Jugez plutôt : L’Homme du peuple est le dernier volet d’une trilogie initiée en 1977 avec l’Homme de marbre puis avec l’Homme de fer, Palme d’or à Cannes en 1981. Andrzej Wajda s’attaque ici à la vie d’un monument national : Lech Walesa. Le scénario se concentre sur la vingtaine d’années [1] durant laquelle Walesa, petit électricien sur les chantiers navals, devient le leader syndical et prix Nobel que nous connaissons. Le film est l’autopsie minutieuse d’une irrésistible ascension qui pose la question suivante : « Qu’est-ce qu’un leader politique ? » (La journaliste Oriana Fallaci, dont l’interview de Walesa structure le film ne demande-t-elle pas à l’ouvrier « Quand avez-vous réalisé être un leader ? » ?)
Derrière le portrait de l’homme, c’est l’histoire de la Pologne qui apparaît au second plan. L’Homme du peuple est autant un biopic [2] qu’un film historique, reconstitution d’une époque encore récente (le film se termine sur le discours de Walesa devant le Congrès américain en 1989) et de la dictature soviétique qui parcourt la vie de Wajda. À ce titre, le choix de croiser images fictives et documents d’archive se trouve être un procédé judicieux : le réalisateur a conscience que sa mise en scène, aussi fidèle soit-elle, ne peut rendre entièrement l’atmosphère, la force émotionnelle et symbolique des événements, des grèves, des discours [3].
Le dispositif, pour notre plus grand plaisir, brouille les frontières entre documentaire et cinéma de fiction ; la fiction est ancrée au plus profond du réel, la réalité est fictionnalisée. Entrelacement qui est souligné par les transitions entre archives et mise en scène, somptueuses. Toutefois, Wajda donne aussi à voir les limites d’un tel melting-pot : le film, dans son ensemble, est assez inégal et les images d’archives prennent le pas sur les scènes de pure fiction, si bien que, par contraste, on frôle à plusieurs reprises l’anecdotique, si ce n’est le docu-fiction tel qu’il est pratiqué à la télévision.
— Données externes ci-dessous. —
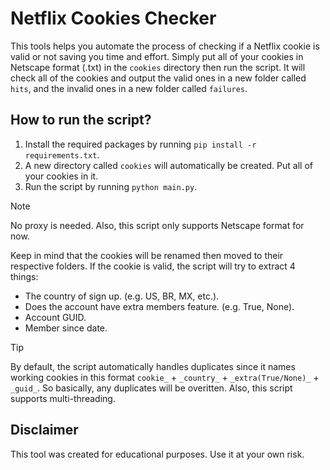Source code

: # Netflix Cookies Checker
This tools helps you automate the process of checking if a Netflix cookie is valid or not saving you time and effort. Simply put all of your cookies in Netscape format (.txt) in the `cookies` directory then run the script. It will check all of the cookies and output the valid ones in a new folder called `hits`, and the invalid ones in a new folder called `failures`.

## How to run the script?
1. Install the required packages by running `pip install -r requirements.txt`.
2. A new directory called `cookies` will automatically be created. Put all of your cookies in it.
3. Run the script by running `python main.py`.

> [!NOTE]
> No proxy is needed. Also, this script only supports Netscape format for now.

Keep in mind that the cookies will be renamed then moved to their respective folders. If the cookie is valid, the script will try to extract 4 things:
- The country of sign up. (e.g. US, BR, MX, etc.).
- Does the account have extra members feature. (e.g. True, None).
- Account GUID.
- Member since date.

> [!TIP]
> By default, the script automatically handles duplicates since it names working cookies in this format `cookie_` + `_country_` + `_extra(True/None)_` + `_guid_`. So basically, any duplicates will be overitten.
> Also, this script supports multi-threading.

## Disclaimer
This tool was created for educational purposes. Use it at your own risk.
De la même manière, le film, malgré son ingéniosité, ne parvient pas échapper à un certain classicisme. Sans se complaire dans le moule des biopic traditionnels qui gangrènent Hollywood depuis quelques années, L’Homme du peuple donne parfois l’impression que l’on navigue paisiblement sur le fleuve de la vie de Walesa, là où on attendrait une réelle exploration des méandres du personnage. L’opposition, classique, entre face sociale et vie privée de l’homme engagé dans une « grande cause », est assez sommaire.
Wajda s’en sort toutefois par deux atouts essentiels qui font que le film est globalement une réussite. La mise en scène, d’abord, qui dépeint Walesa comme un homme encerclé, pris en étau, aussi bien par les hommes du régime que par ceux qui le somment prendre part au conflit. Et surtout, le réalisateur parvient à restituer une époque, un climat de lutte permanente qui occupe tous les terrains – le choix de la bande-son et des musiques fait sens et rend bien cette idée d’une lutte contre le régime qui dépasse le terrain proprement politique.
Les Rencontres du film des résistances
Saluons la programmation exemplaire de ce festival, qui a proposé les films de quelques grands réalisateurs, de belles avant-premières et surtout des séances en présence des réalisateurs. On peut toutefois regretter le nombre très réduit de séances pour certains films.